Xavier Darcos, alors Ministre de l’Éducation nationale, fut interrogé par des enseignants syndiqués sur la conjugaison du verbe « naître » au passé antérieur. Il s’est acquitté de cette tâche non sans quelques difficultés. Cette basse manœuvre syndicale n’avait pour objectif que de montrer le caractère désuet de ce temps de l’indicatif et de fustiger les nouveaux programmes 2008 pour l’école primaire. Ces mêmes programmes entendaient revenir à l’acquisition de tous les temps de l’indicatif à la fin du CM2.
Dans notre société friande de nouvelles technologies, la querelle byzantine autour de l’apprentissage du passé antérieur pourrait prêter à sourire si ceci ne révélait pas en réalité un appauvrissement de la langue française et une profonde déculturation de notre pays.

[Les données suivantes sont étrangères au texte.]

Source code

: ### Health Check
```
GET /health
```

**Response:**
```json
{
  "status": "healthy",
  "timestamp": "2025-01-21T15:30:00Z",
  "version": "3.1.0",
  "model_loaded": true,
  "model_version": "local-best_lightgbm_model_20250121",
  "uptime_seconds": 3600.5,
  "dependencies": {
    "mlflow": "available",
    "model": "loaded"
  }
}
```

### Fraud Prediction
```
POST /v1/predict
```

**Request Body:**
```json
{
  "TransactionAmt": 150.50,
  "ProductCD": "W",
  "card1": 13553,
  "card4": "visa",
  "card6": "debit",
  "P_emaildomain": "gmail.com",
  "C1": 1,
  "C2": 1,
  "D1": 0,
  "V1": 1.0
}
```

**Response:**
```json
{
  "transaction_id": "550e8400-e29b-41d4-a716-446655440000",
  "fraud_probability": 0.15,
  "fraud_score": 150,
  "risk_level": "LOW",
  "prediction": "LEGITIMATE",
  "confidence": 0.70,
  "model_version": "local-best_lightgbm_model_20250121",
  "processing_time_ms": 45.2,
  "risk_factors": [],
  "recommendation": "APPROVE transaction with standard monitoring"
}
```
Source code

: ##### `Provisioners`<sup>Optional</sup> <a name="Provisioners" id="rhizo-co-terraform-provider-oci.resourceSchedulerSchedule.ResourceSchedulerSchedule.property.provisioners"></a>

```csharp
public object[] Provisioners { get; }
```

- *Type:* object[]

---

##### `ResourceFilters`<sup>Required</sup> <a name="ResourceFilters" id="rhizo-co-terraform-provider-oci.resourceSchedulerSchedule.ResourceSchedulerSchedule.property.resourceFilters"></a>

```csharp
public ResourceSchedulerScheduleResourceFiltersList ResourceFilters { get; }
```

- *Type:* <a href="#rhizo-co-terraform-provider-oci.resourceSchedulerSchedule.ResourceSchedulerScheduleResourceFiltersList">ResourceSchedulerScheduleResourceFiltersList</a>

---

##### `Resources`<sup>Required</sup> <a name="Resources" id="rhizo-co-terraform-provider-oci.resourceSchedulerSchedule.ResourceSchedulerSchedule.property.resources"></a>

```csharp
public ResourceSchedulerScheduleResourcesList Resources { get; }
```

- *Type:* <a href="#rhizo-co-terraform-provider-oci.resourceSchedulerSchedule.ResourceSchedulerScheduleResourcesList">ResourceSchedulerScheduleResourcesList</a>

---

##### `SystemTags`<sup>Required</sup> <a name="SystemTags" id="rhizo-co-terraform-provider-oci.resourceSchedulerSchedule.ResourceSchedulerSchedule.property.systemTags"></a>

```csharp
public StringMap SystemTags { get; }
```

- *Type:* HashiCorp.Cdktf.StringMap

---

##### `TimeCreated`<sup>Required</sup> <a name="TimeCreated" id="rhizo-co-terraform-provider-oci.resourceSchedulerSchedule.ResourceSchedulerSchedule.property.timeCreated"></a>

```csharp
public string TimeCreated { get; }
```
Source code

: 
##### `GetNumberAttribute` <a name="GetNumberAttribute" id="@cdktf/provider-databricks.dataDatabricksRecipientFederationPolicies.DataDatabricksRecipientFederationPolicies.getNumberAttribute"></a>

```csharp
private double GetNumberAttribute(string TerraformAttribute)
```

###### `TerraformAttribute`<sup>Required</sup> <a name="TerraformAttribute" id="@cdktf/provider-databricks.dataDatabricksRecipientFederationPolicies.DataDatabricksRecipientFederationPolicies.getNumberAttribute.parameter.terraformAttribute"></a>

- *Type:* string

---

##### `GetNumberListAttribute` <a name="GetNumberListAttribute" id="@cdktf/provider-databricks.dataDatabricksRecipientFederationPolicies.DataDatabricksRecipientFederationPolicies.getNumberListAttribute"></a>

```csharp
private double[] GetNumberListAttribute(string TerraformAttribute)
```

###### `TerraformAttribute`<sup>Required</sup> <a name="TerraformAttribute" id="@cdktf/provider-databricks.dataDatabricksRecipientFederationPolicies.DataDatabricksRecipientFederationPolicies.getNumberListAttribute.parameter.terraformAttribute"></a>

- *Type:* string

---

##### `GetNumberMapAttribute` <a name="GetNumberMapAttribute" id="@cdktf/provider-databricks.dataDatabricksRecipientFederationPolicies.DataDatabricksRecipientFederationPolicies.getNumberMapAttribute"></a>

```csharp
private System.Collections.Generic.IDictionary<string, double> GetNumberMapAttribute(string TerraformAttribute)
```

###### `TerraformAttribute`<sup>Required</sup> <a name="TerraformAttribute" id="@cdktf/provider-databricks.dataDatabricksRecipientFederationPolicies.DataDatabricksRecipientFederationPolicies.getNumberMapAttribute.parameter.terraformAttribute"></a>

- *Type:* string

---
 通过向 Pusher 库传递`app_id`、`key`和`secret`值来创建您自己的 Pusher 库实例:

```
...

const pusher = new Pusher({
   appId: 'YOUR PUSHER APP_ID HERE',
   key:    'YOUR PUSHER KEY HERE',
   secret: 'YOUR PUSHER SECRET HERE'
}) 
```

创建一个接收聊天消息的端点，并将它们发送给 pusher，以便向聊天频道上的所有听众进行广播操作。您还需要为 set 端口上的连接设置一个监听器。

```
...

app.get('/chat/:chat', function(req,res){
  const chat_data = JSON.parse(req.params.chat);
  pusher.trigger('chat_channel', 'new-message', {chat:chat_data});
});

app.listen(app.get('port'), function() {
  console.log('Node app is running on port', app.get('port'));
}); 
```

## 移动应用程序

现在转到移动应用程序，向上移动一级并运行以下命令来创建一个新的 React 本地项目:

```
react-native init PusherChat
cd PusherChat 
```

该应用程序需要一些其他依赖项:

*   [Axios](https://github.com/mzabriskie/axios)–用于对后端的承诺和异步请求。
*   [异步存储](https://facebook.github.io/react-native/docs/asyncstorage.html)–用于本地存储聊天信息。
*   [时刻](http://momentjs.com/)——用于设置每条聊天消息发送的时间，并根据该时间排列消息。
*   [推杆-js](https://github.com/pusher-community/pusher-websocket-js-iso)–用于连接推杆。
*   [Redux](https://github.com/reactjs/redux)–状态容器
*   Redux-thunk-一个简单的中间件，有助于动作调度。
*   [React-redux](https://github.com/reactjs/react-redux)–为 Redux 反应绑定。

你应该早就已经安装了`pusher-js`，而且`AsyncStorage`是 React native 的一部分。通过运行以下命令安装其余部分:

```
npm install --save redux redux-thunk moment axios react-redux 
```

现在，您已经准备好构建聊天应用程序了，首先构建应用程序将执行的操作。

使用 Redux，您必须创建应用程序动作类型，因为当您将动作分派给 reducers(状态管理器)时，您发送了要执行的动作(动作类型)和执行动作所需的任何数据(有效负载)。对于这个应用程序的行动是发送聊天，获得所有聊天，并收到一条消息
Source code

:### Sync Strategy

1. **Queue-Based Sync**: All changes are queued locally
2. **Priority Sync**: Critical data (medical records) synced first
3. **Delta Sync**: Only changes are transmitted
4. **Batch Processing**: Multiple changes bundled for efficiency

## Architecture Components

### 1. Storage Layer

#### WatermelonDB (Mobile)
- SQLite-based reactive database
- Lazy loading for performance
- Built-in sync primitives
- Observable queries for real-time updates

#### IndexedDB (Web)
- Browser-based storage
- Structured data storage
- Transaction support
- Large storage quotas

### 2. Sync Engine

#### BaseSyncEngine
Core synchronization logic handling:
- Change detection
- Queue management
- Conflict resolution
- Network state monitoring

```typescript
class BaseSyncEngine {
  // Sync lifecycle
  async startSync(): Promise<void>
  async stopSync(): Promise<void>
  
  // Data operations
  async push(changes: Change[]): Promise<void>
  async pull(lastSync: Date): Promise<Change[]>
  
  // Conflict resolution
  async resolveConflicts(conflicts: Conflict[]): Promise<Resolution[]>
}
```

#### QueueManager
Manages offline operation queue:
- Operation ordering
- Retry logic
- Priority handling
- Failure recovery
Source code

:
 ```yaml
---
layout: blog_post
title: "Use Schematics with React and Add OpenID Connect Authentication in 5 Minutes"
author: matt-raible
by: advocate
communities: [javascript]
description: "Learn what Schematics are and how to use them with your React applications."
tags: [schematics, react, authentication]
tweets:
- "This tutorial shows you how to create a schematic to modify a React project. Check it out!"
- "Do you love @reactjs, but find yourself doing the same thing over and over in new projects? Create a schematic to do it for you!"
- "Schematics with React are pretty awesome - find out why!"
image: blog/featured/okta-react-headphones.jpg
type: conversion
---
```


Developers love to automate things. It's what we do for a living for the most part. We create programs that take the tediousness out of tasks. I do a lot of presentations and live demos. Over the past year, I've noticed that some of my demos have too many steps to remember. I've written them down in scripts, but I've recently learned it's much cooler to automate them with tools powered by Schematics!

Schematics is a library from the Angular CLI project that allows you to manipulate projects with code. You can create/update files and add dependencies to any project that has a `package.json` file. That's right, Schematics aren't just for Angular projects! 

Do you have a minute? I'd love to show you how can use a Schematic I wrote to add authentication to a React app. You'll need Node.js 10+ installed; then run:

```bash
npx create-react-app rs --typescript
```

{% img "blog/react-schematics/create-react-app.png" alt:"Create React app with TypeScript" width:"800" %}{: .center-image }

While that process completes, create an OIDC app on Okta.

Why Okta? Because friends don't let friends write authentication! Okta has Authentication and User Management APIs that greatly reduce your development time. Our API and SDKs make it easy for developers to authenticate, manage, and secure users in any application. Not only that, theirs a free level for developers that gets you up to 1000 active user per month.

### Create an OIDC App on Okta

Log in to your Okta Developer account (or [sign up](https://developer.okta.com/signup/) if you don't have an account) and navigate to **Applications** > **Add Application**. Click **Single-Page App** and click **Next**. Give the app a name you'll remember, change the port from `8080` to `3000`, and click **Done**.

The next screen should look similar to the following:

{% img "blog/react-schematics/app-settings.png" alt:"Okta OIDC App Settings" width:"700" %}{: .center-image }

En effet, depuis quelques décennies, les pédagogues claironnent que les savoirs ne se dispensent pas ex cathedra et que seul l’élève donne sens à ses apprentissages. Ainsi, l’analyse rigoureuse du lexique, de la grammaire et de la syntaxe a été abandonnée, car considérée comme trop rébarbative et ennuyeuse, au profit d’une observation réfléchie de la langue. Cette pratique consiste avant tout à observer la langue « à la volée » au gré des lectures en classe et des questionnements des élèves du primaire. L’enseignant les guide dans cette démarche mais n’a, en théorie, aucun savoir à transmettre.
Par ailleurs, la littérature de jeunesse s’est adaptée à ce nouveau public et est devenue une discipline à part entière dans les I.U.F.M. Nombre d’ouvrages de littérature de jeunesse ont non seulement un vocabulaire pauvre mais recourent le plus souvent au temps du présent. De plus, le style de ces ouvrages relève plus de la langue parlée. Ceci finit par rendre inaccessible un auteur de jeunesse comme Paul-Jacques Bonzon, auteur qui n’a pas eu l’heur de plaire aux pédagogistes post-soixante-huitards. Un de ses livres pour enfants, la Maison aux mille bonheurs, reste néanmoins d’une qualité littéraire dont sont privées les jeunes générations.
Il convient aussi de rappeler qu’il n’y a pas de pensée logique et complexe dans une langue pauvre, sans nuances, et réduite à un simple moyen de communication. Un faible niveau de maîtrise de la langue française rend l’individu démuni face à la violence de la société marchande et libérale, violence d’autant plus subie qu’il ne parvient pas à la nommer et encore moins à combattre.
Que faire face à cette situation ? Il est plus que nécessaire de revenir à une analyse rigoureuse et didactique de la langue française. Un élève de fin de CM2 est tout à fait capable d’apprendre la correspondance structurale des huit temps de l’indicatif en réalisant des exercices simples de concordance des temps. Durant toute leur scolarité, ces mêmes élèves doivent pouvoir être initiés à de grands auteurs afin qu’ils découvrent les richesses de notre langue et de notre culture. Faut-il rappeler la fameuse Lettre de Gargantua à Pantagruel de François Rabelais en 1532 qui a servi de modèle pour notre instruction publique durant des siècles ? Cette lettre définit les humanités, à savoir une éducation faite de lectures de grands auteurs grecs et latins, de connaissances scientifiques précises et de morale.
Mais à l’heure où chaque dirigeant politique se targue d’être humaniste, les humanités en France ne se sont jamais aussi mal portées. Ne constituaient-elles pas le dernier paravent face à la marchandisation du monde et à l’abrutissement des masses ?
Jean -Claude Michéa, dans L’Enseignement de l’ignorance pose la seule question qui vaille. Il ne s’agit pas de savoir, comme il est communément admis, quelle Terre nous allons léguer à nos enfants mais plutôt de savoir quels enfants nous allons léguer à notre Terre.